Follow-on Public Offer (FPO)
What is FPO?
A Follow-on Public Offer (FPO) is also called further public offer. When a listed company comes out with a fresh issue of shares or makes an offer for sale to the public to raise funds it is known as FPO. In other words, FPO is the consequent issue to the public after initial public offering (IPO). The word FPO came into news after the YES Bank announcement to raise Rs 2,000 crore through FPO and debt.
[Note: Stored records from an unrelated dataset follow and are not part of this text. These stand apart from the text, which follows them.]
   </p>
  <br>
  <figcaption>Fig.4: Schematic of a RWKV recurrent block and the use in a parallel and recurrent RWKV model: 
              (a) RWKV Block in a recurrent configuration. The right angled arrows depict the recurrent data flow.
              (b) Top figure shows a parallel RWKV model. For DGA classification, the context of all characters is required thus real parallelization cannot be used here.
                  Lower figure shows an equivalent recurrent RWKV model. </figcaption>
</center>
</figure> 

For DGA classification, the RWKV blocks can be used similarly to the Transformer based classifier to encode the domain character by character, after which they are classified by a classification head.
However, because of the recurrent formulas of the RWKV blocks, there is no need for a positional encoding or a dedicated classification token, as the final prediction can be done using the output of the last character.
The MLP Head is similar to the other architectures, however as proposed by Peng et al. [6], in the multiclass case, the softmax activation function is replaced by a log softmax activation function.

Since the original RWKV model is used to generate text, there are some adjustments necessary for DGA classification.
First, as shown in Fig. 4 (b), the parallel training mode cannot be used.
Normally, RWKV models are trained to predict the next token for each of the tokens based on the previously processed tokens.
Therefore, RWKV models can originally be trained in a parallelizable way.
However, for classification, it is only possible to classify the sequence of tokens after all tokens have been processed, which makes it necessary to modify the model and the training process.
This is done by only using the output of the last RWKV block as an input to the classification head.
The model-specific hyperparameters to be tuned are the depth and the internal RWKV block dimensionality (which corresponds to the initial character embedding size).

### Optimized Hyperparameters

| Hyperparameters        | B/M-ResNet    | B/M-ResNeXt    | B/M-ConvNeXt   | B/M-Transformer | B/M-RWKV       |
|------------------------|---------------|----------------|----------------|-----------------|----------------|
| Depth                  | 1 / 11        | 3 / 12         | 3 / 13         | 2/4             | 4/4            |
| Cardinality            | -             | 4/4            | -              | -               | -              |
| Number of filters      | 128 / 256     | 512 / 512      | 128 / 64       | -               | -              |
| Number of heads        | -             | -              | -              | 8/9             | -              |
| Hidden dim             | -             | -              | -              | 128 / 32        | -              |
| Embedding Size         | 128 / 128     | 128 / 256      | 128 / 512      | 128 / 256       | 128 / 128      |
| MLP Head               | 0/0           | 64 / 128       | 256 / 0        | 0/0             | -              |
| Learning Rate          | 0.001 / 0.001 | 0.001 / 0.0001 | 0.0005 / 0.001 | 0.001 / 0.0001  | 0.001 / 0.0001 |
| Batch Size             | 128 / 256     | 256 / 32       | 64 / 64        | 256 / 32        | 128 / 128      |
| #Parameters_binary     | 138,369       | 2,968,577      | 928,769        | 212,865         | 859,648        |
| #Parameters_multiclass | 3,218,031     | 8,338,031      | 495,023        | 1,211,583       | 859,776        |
How is it different from an IPO?
As the name suggests initial public offering (IPO) is the first offer for purchase to public. This is a process when an unlisted company raises funds by offering its shares to the public and consequently gets listed on a stock exchange. A company can either issue fresh securities or offer its existing securities to public. However, if the same company comes out with another issue to the public, the second issue would be called an FPO. For instance, ICICI Bank was a listed entity but came out with FPO of around Rs 8,750-crore equity shares in July 2007. The issue remained open for subscription between July 19, 2007, and July 22, 2009. Similarly Bharat Earth Movers (BEML), which was listed in National Stock Exchange on November 5, 2003, came out with a public offer of 49 lakh shares in 2007. Shares of BEML were issued at Rs 1,075 after the closure of the FPO.
Under the Fast Track Issues (FTI), a listed company, which meets certain entry norms, can proceed further with FPOs by filling a copy of RHP to regulators. These companies donít need to file a draft offer document. However, it is mandatory for a private company, which wants to come out with an IPO.
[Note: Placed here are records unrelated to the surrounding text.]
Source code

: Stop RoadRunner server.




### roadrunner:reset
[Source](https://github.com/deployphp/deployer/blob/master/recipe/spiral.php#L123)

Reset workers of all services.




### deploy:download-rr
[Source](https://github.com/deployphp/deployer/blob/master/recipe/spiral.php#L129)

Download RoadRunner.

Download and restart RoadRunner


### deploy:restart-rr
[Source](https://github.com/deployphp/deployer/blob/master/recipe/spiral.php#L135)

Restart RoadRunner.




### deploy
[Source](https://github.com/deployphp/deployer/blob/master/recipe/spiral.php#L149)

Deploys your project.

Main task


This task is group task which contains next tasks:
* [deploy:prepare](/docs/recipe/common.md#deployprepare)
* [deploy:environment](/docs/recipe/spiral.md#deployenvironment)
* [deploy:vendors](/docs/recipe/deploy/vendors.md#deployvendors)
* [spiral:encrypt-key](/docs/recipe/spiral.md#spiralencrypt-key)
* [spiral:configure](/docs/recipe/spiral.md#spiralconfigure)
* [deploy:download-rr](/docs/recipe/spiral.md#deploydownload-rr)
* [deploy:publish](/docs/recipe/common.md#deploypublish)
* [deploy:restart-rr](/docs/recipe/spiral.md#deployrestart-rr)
What are the other kinds of issues through which companies raise money?
Apart from IPO and FPO, a company can raise funds through a rights issue and private placement. A rights issue and bonus issue are made to the existing shareholders. However, a rights issue is also a way to raise funds but in a bonus issue new securities are issued to existing shareholders without any consideration.
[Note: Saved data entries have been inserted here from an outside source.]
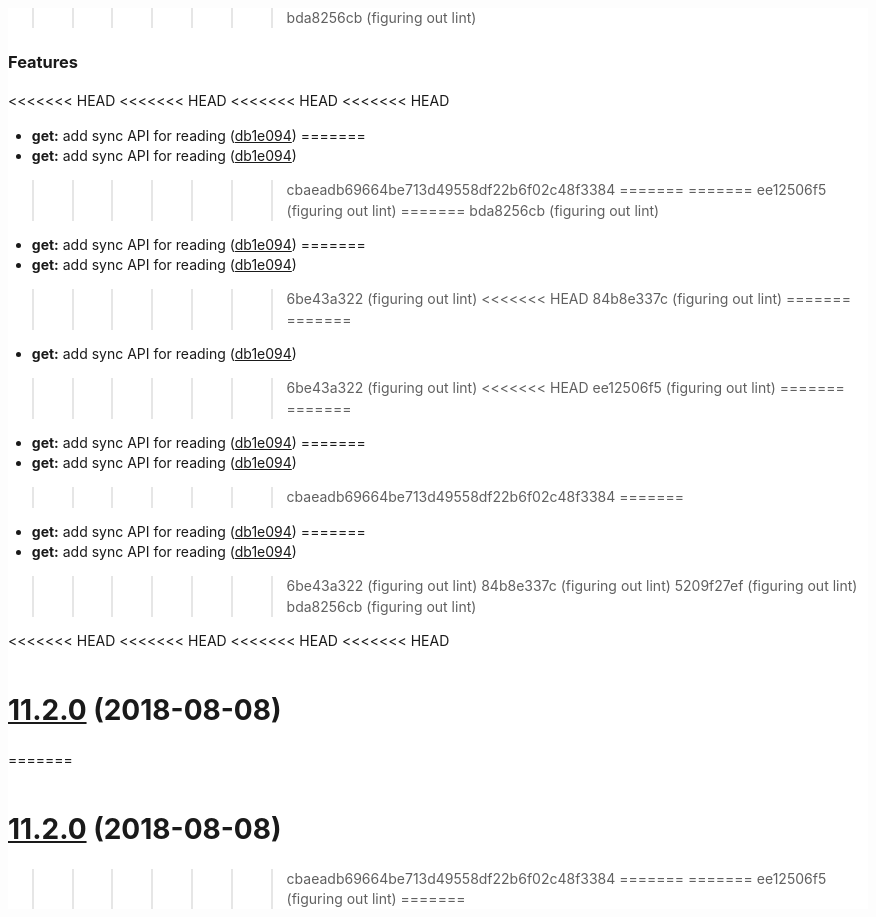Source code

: >>>>>>> bda8256cb (figuring out lint)


### Features

<<<<<<< HEAD
<<<<<<< HEAD
<<<<<<< HEAD
<<<<<<< HEAD
* **get:** add sync API for reading ([db1e094](https://github.com/zkat/cacache/commit/db1e094))
=======
* **get:** add sync API for reading ([db1e094](https://github.com/npm/cacache/commit/db1e094))
>>>>>>> cbaeadb69664be713d49558df22b6f02c48f3384
=======
=======
>>>>>>> ee12506f5 (figuring out lint)
=======
>>>>>>> bda8256cb (figuring out lint)
* **get:** add sync API for reading ([db1e094](https://github.com/npm/cacache/commit/db1e094))
=======
* **get:** add sync API for reading ([db1e094](https://github.com/zkat/cacache/commit/db1e094))
>>>>>>> 6be43a322 (figuring out lint)
<<<<<<< HEAD
>>>>>>> 84b8e337c (figuring out lint)
=======
=======
* **get:** add sync API for reading ([db1e094](https://github.com/zkat/cacache/commit/db1e094))
>>>>>>> 6be43a322 (figuring out lint)
<<<<<<< HEAD
>>>>>>> ee12506f5 (figuring out lint)
=======
=======
* **get:** add sync API for reading ([db1e094](https://github.com/zkat/cacache/commit/db1e094))
=======
* **get:** add sync API for reading ([db1e094](https://github.com/npm/cacache/commit/db1e094))
>>>>>>> cbaeadb69664be713d49558df22b6f02c48f3384
=======
* **get:** add sync API for reading ([db1e094](https://github.com/npm/cacache/commit/db1e094))
=======
* **get:** add sync API for reading ([db1e094](https://github.com/zkat/cacache/commit/db1e094))
>>>>>>> 6be43a322 (figuring out lint)
>>>>>>> 84b8e337c (figuring out lint)
>>>>>>> 5209f27ef (figuring out lint)
>>>>>>> bda8256cb (figuring out lint)



<a name="11.2.0"></a>
<<<<<<< HEAD
<<<<<<< HEAD
<<<<<<< HEAD
<<<<<<< HEAD
# [11.2.0](https://github.com/zkat/cacache/compare/v11.1.0...v11.2.0) (2018-08-08)
=======
# [11.2.0](https://github.com/npm/cacache/compare/v11.1.0...v11.2.0) (2018-08-08)
>>>>>>> cbaeadb69664be713d49558df22b6f02c48f3384
=======
=======
>>>>>>> ee12506f5 (figuring out lint)
=======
What are the regulatory requirements?
In case, a company wants to come out with FPO and have changed its name within a year, at least 50% of the revenue of the last one-year must have come from the activities defined by the new name. The size of the issue should not be more than five times the pre-issue net worth of the company as mentioned in the balance sheet of the previous financial year.
Nevertheless, a group of companies - private and public sector banks - are exempt from these norms. Also, infrastructure companies whose projects have been appraised and financed by any public financial institution or companies such as IDFC and IL&FS do not need to comply with these norms. Also, the promoter must contribute at least 20% of the post-issue capital or 20% of the issue size.